AcuteCare Telemedicine Blog


Certified Life Saving

For the last several years, the Joint Commission on Accreditation of Healthcare Organizations (The Joint Commission) has monitored hospitals’ specific performance measures in treatment of common diseases. In 2011, stroke care joined pneumonia, heart failure, and heart attack on the list of monitored core diseases. Hospitals must demonstrate to the Joint Commission, and to the public, that they are providing good emergency stroke care in order to receive certification as a Primary Stroke Center. For instances of stroke, the Joint Commission monitors if hospitals are administering tPA (the clot busting medication) to eligible stroke patients.

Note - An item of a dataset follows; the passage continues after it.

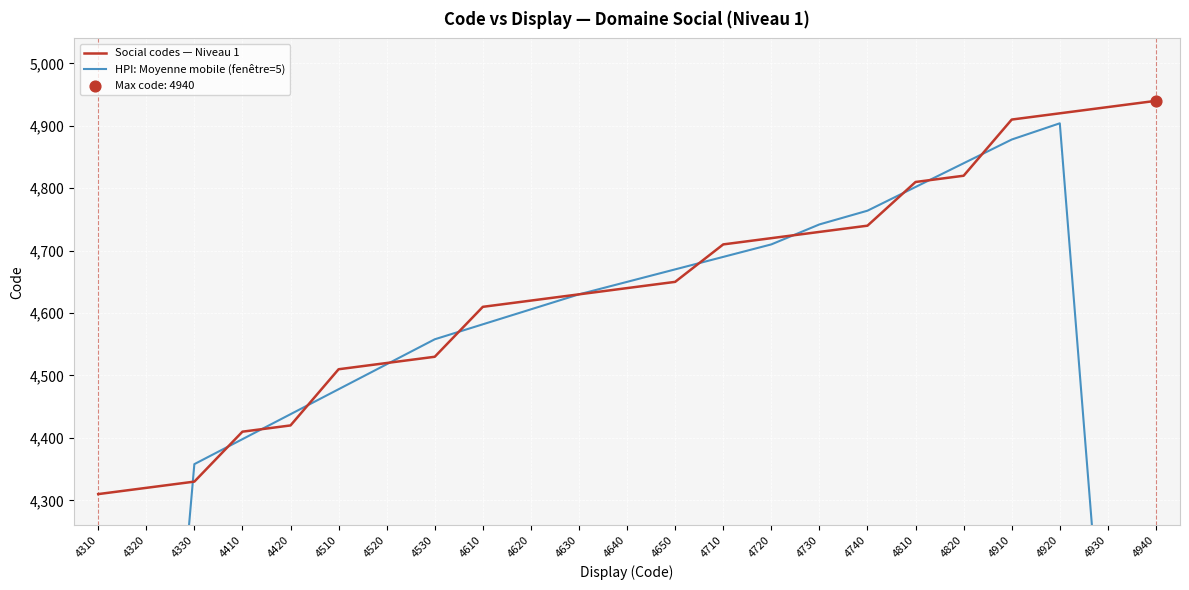

Which series has the largest total across all categories?

Social codes — Niveau 1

Despite this focus on a high standard of care, large areas of the country lack hospitals who have administered tPA to stroke patients.  Alabama, for example, has only 3 hospitals certified as stroke centers. A lack of certified stroke centers has been shown to correlate with the rate of death from stroke. A primary factor in the failure to meet established standards is the limited number of neurologists available for emergency stroke intervention. The expanded use of telemedicine is a practical solution. Rapid evaluation by a stroke specialist via the internet enables the use of tPA in otherwise underserved areas, leading to better care and outcomes.

Rapid access to quality emergency care underlies the public’s confidence in our healthcare system. With limited numbers of neurologists and vast numbers of needy hospitals, telemedicine makes sense for stroke care.